Re:Ooo (Score:3, Insightful)
For example the system rolled out in Australia is an incredible economic reform and some say it will cost the nation over $1trillion in GDP over the next 38 years.
You ask for a source for his claim, then throw that out there in the same post without any hint of a source? (And Andrew Bolt isn't a source. Indeed, he's an anti-Source. He (and his ilk) suck the validity out of any claim they make.)
The Carbon Credit scheme is supposedly revenue negative, that is, the amount of "compensation" and tax cuts exceeds the amount of carbon tax added. It will have a minimal effect on long term revenue, and therefore a minimal effect on the GDP. How would it somehow cost us $26 billion per year?
But think about, it's just moving taxes from one part of the economy to another, even with a small net change (positive or negative), how could it have any greater effect on GDP than any other future policy change? Or than major policy changes in the past, like floating the dollar, bank deregulation, the GST, or the Resources Super-Profits Tax? So how does someone come up with such a general number (a trillion) over such a specific timeframe (exactly 38 years, not 35, not 40, 38!) Doesn't any of it ring your bullshit alarm? Mine's going like a firehouse choir.
Re:"Earlier than expected"? (Score:4, Insightful)
The environment changes, the organisms change. The universe loves organisms, and she'll never stop springing them up in places you'd never think you'd find them.
I don't think anyone is seriously afraid for life on earth as a whole. But the changing environment may well be very, very unfriendly to some current species. Such as Homo Sapiens. And that is worth worrying about.
Re:"Earlier than expected"? (Score:3, Insightful)
Re:Don't live in places without water, stupid. (Score:4, Insightful)
There is quite a bit of unused land in Detroit right now. Seriously people generally don't seem to like cities, and from what I see only live in them when they have no other viable alternative, Humans seem more likely "Village People" than "City People". Even when people do live in cities, they self-organize into neighborhoods, when can be likened to "villages" inside the cities.
Um, wrong. (Score:4, Insightful)
There are some places in which the population currently exceeds its carrying capacity. It's foolish to extrapolate that to the entire planet.

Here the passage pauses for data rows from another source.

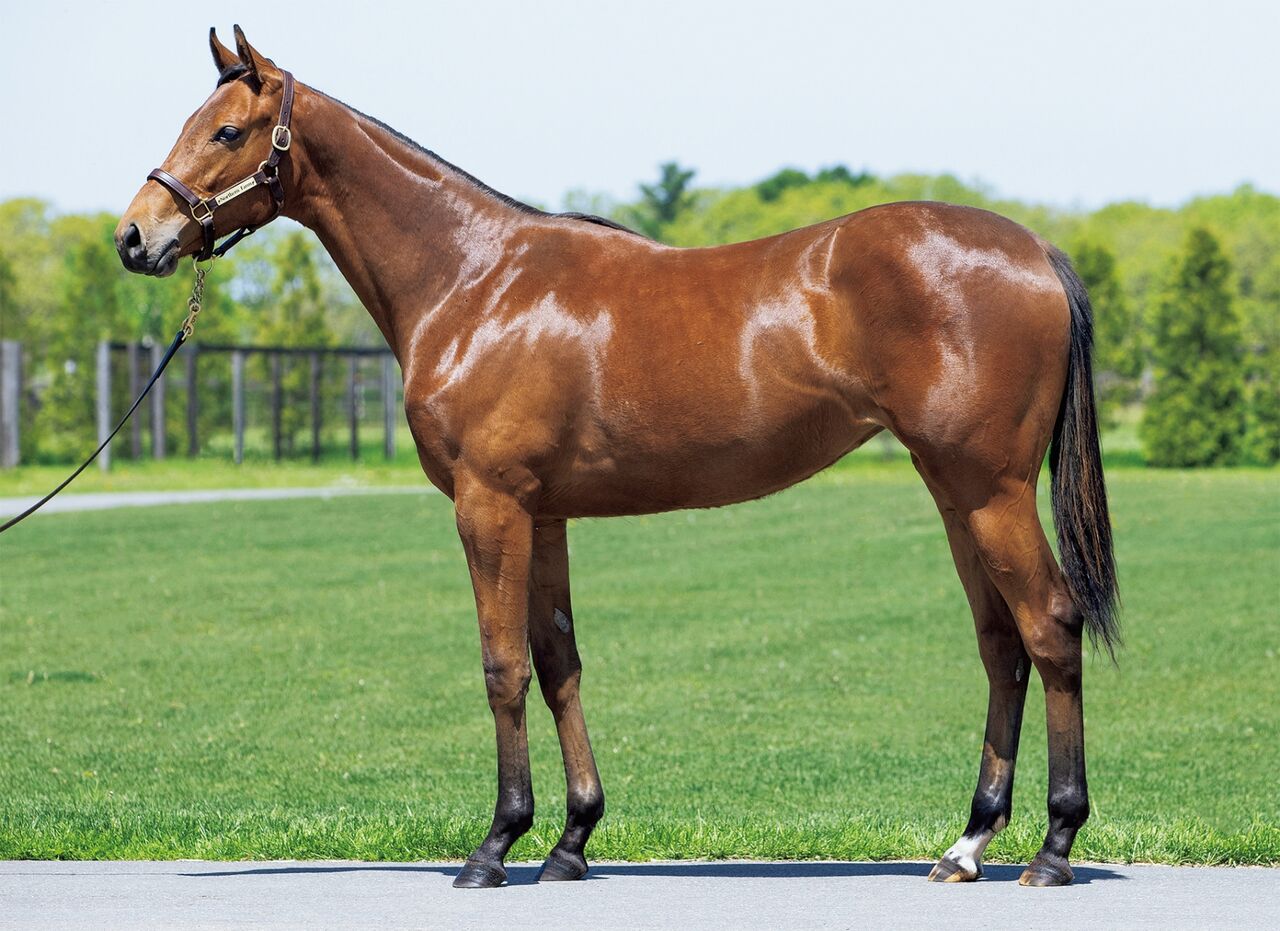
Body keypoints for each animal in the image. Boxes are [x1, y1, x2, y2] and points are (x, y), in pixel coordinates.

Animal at [116, 26, 1118, 889]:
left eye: (227, 131)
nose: (134, 237)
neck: (474, 279)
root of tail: (1035, 249)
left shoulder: (488, 505)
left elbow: (502, 666)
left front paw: (495, 844)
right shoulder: (545, 511)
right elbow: (558, 660)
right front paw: (570, 839)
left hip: (990, 491)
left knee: (1049, 624)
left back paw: (1054, 844)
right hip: (955, 492)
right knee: (1001, 644)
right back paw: (969, 842)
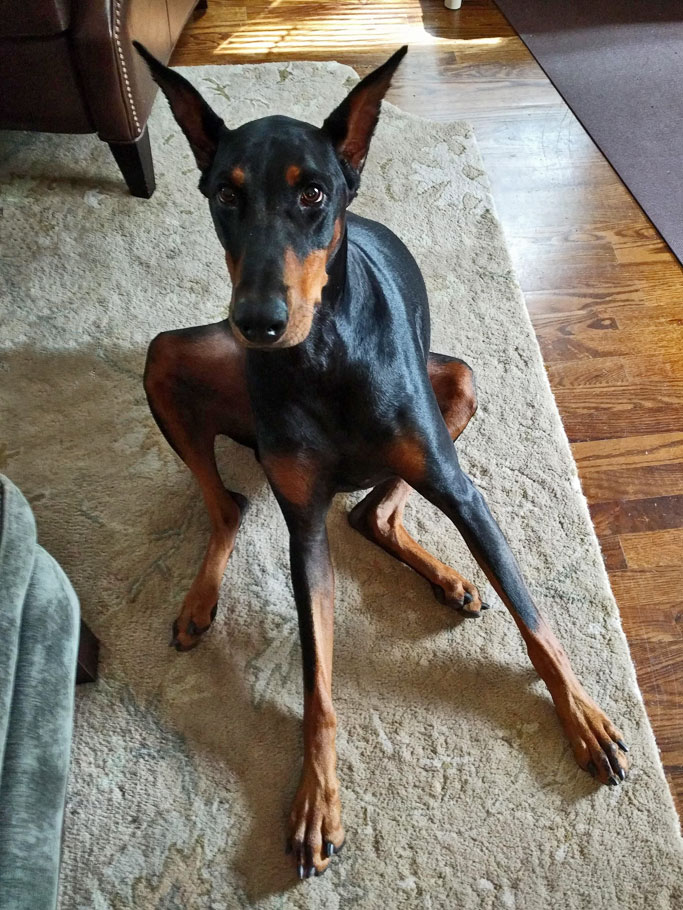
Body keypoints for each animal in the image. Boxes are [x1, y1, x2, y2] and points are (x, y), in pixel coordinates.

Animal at [135, 43, 629, 879]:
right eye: (224, 194)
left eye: (312, 193)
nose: (258, 322)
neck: (324, 357)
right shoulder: (303, 530)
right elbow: (318, 688)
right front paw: (314, 800)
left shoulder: (462, 492)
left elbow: (536, 622)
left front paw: (582, 719)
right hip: (168, 358)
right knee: (236, 503)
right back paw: (202, 602)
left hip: (454, 383)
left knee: (371, 509)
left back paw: (451, 580)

The problem is not having enough food--there is more than enough food on Earth to feed every person on the planet. The problem is distribution--and economics, politics, etc. The problem is getting the food to the people who need it.
The real problem is corruption and greed and just plain evil in governments, and in some places, in the society and culture as well. The real problem is people who don't work together as a community or a nation but instead play "every man for himself", seeking not the common good but to gratify oneself.
We don't need less people--we need fewer evil people. We need more good people.
Your suggesting that we need a global population reduction is a dehumanizing proposition, devaluing the lives of billions of real human beings. It is people like you who are the problem, people wanting to selfishly "cut off the dead weight" for the sake of themselves--people who think they are more important than everyone else. Shame on you.
Re:"Earlier than expected"? (Score:4, Insightful)
Okay, please try to understand this. People _live_ there. There are important mining interests there. It's a desert. Knowing about rainfall in the area is important for a number of reasons. For example, if there's a heavy wet season every ten years ago in an otherwise dry area, you get mudslides. You hear about that sort of thing in the news all the time where unexpected heavy rains have just killed hundreds or thousands of people in a typically dry region. Your childish dismissal of an entire, important, field of study as an example of "the least optimally spent money" is pathetic. The people who study these things and tell people "don't build your homes there or you'll be killed by mudslide/flood/earthquake/fire/etc. within 20 years" are doing a very important job, not wasting money, and saving people's lives. They're also too frequently not listened too.
You're clearly a judgemental guy. I'm sure you've watched flood victims on TV frequently and sneered at what morons they are and told anyone who would listen that they deserved it for living in a flood plain in the first place. Given that, do you think that research into what the 100-year flood level is (and into how that level will change due to all the human construction with it's well-engineered drainage systems) is wasted?